TASK INSTRUCTIONS » Give the listing back in full, exactly as written, with the pictures removed.

↓↓↓

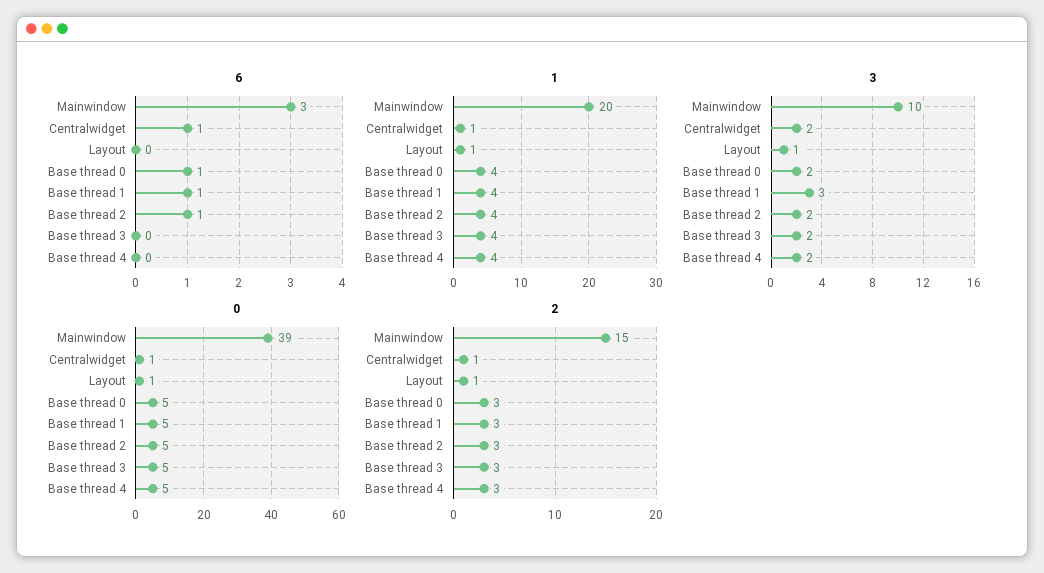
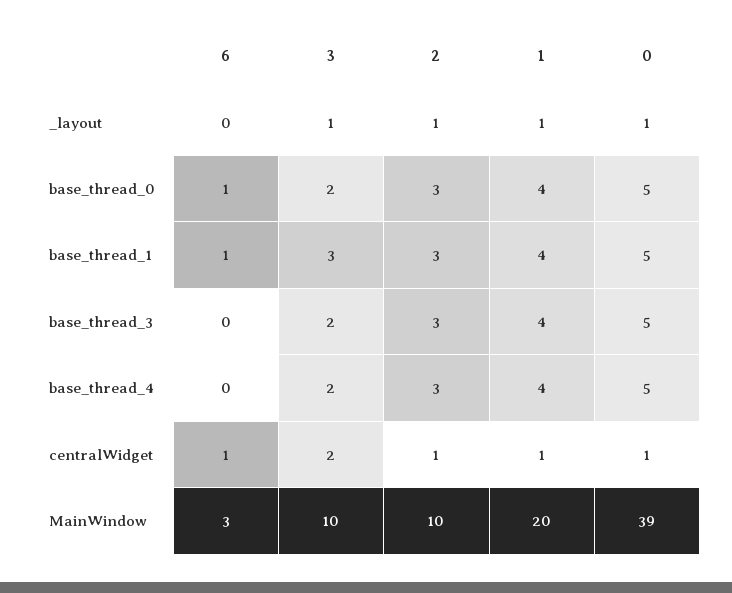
  {
    "6": {
      "Mainwindow": 3,
      "Centralwidget": 1,
      "Layout": 0,
      "Base thread 0": 1,
      "Base thread 1": 1,
-     "Base thread 2": 1,
      "Base thread 3": 0,
      "Base thread 4": 0
    },
    "1": {
      "Mainwindow": 20,
      "Centralwidget": 1,
      "Layout": 1,
      "Base thread 0": 4,
      "Base thread 1": 4,
-     "Base thread 2": 4,
      "Base thread 3": 4,
      "Base thread 4": 4
    },
    "3": {
      "Mainwindow": 10,
      "Centralwidget": 2,
      "Layout": 1,
      "Base thread 0": 2,
      "Base thread 1": 3,
-     "Base thread 2": 2,
      "Base thread 3": 2,
      "Base thread 4": 2
    },
    "0": {
      "Mainwindow": 39,
      "Centralwidget": 1,
      "Layout": 1,
      "Base thread 0": 5,
      "Base thread 1": 5,
-     "Base thread 2": 5,
      "Base thread 3": 5,
      "Base thread 4": 5
    },
    "2": {
-     "Mainwindow": 15,
+     "Mainwindow": 10,
      "Centralwidget": 1,
      "Layout": 1,
      "Base thread 0": 3,
      "Base thread 1": 3,
-     "Base thread 2": 3,
      "Base thread 3": 3,
      "Base thread 4": 3
    }
  }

↑↑↑

TASK SOLUTION »
  {
    "6": {
      "Mainwindow": 3,
      "Centralwidget": 1,
      "Layout": 0,
      "Base thread 0": 1,
      "Base thread 1": 1,
-     "Base thread 2": 1,
      "Base thread 3": 0,
      "Base thread 4": 0
    },
    "1": {
      "Mainwindow": 20,
      "Centralwidget": 1,
      "Layout": 1,
      "Base thread 0": 4,
      "Base thread 1": 4,
-     "Base thread 2": 4,
      "Base thread 3": 4,
      "Base thread 4": 4
    },
    "3": {
      "Mainwindow": 10,
      "Centralwidget": 2,
      "Layout": 1,
      "Base thread 0": 2,
      "Base thread 1": 3,
-     "Base thread 2": 2,
      "Base thread 3": 2,
      "Base thread 4": 2
    },
    "0": {
      "Mainwindow": 39,
      "Centralwidget": 1,
      "Layout": 1,
      "Base thread 0": 5,
      "Base thread 1": 5,
-     "Base thread 2": 5,
      "Base thread 3": 5,
      "Base thread 4": 5
    },
    "2": {
-     "Mainwindow": 15,
+     "Mainwindow": 10,
      "Centralwidget": 1,
      "Layout": 1,
      "Base thread 0": 3,
      "Base thread 1": 3,
-     "Base thread 2": 3,
      "Base thread 3": 3,
      "Base thread 4": 3
    }
  }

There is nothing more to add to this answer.